虞景和仇途按輕車熟路地走進教學樓,預約了一間琴房。
關上門之後,虞景看著裡面並排擺放著兩架鋼琴,下意識說道:
「你剛才聽到的琴聲,其實是從鋼琴教室傳來的,琴房的隔音效果一般都很好。」
虞景說到這裡,突然輕笑了一聲,仇途剛回過頭,虞景就用房卡輕輕挑起仇途的下巴,聲音中透著誘惑:「也就是說,不管我們在這個房間裡,發出什麼聲音,外面的人都不會聽到哦。」
突如其來的撩撥令仇途的耳朵紅了紅,虞景不緊不慢地抬起頭,首次提起到這個話題:「你知道我在台下看著的時候,白老師跟我說了什麼嗎?」
「他說,成績好的學生,都會得到老師的嘉獎。」
他刻意隱去了白紹庭話里所說的貶低仇途的話,不著痕跡地將話鋒轉到另一個方向:「你的成績還算不錯,所以……你想要我的獎勵嗎?」
仇途的眼睛微微睜大了些,看著漸漸向他湊近的精緻面龐,心裡竟難以生出拒絕的情緒:「……想。」
老實說,在這句話說出來的時候,虞景有一瞬的後悔,因為他曾經嘗試過很多次這樣直白的試探,但大多數以失敗告終。
儘管他並不想承認,但至少在今天,他不想被仇途拒絕。
但仇途就像是聽見了他的心聲一樣,儘管回答的十分遲疑,但的確給予了他最真實的反饋。
好奇怪,緊緊是一個簡簡單單的「想」,竟然就會令他心跳不已。
虞景的睫毛輕輕顫著,視線不受控制地追隨著仇途的嘴唇望去。
要是能親一下就好了,就一下……
他深吸了一口氣,下意識緊了緊手裡的房卡。
略微帶著一點硬度的房卡漸漸從仇途的下巴來到喉結的上方,仇途的喉嚨微微動了動,卻不敢吞咽。
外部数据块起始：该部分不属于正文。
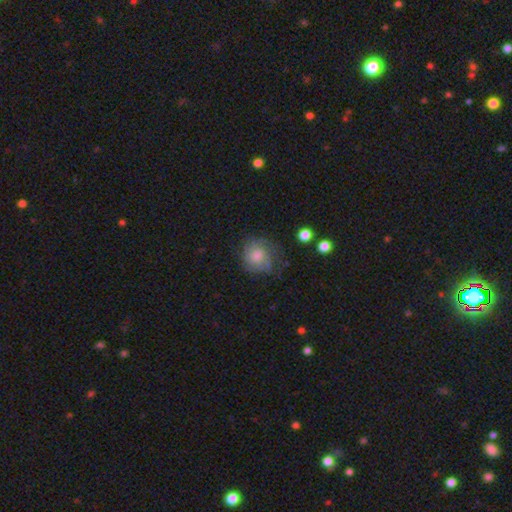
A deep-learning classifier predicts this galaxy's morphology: Overall: smooth (56%; featured or disk 35%). How rounded: round (79%). Merging: none (60%; minor disturbance 26%).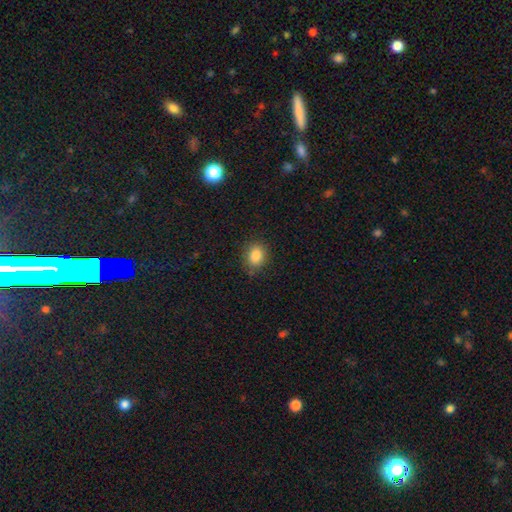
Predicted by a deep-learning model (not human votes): smooth-or-featured: smooth: 85% | star or artifact: 10% | featured or disk: 5%
  how-rounded: round: 55% | in between: 44% | cigar-shaped: 1%
  merging: none: 81% | minor disturbance: 14% | major disturbance: 3% | merger: 2%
儘管房卡沒有真正觸碰到他的喉結,但仇途還是沒來由地產生了一種被人扼住脖頸的錯覺。
下一秒,一抹與房卡的硬度截然不同的觸感碰到了他的喉結。
仇途不由得愣在原地,原本抬起的手如同虛設一般的懸在空中,好半天都沒能做出任何動作。
他的視線不受控制地下移,原本近在咫尺的面龐沒了蹤跡,失業中只能勉強看見一個飄著碎劉海的發頂。
碰上喉結並非是房卡,也並非是手指,而是……
虞景的唇。
虞景溫軟的唇瓣輕輕親吻著仇途喉結,大腦的反射似乎遲緩了很久,仇途甚至都沒想起這時應該將他推開。
直到仇途不受控制的吞咽了一下,虞景似乎也回過神來,鼻腔中突然噴湧出一股熱氣,像是輕笑了一聲。
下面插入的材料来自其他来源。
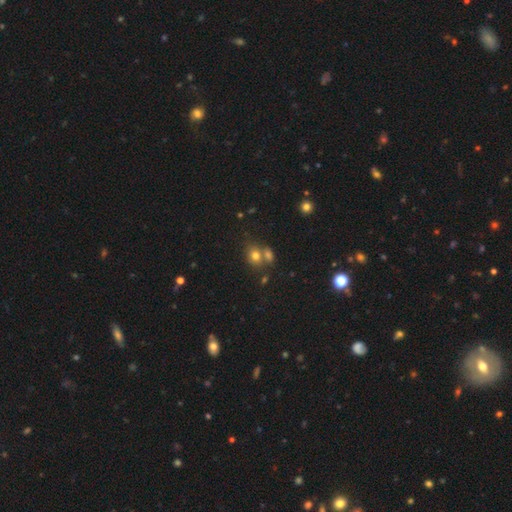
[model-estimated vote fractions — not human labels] A smooth galaxy with no disk features (75%) that is round (54%). Merging: none (45%).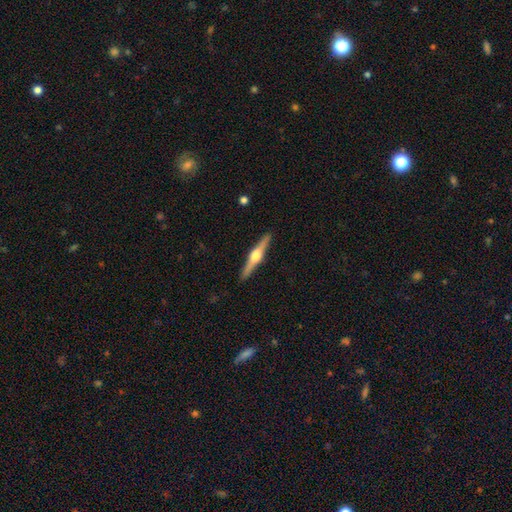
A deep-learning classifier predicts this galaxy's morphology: A featured or disk galaxy (78%) viewed edge-on (98%) with a rounded central bulge (95%).

Vote fractions:
- Smooth or featured? featured or disk: 78% / smooth: 18% / star or artifact: 5%
- Edge-on disk? yes: 98% / no: 2%
- Edge-on bulge? rounded: 95% / boxy: 3% / none: 2%
- Merging? none: 92% / minor disturbance: 6% / major disturbance: 1% / merger: 1%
下一刻,喉結上的觸感忽然變了,仇途幾乎是下意識就反應過來,連忙將虞景從身前推開。
虞景被他推開後,舌尖還沒有完全縮回去,在感受到仇途灼熱的注視後,順勢舔了舔微微發乾的唇瓣。
儘管不是唇,但望梅止渴,總能讓他堅持到真正吃到梅子的那一刻。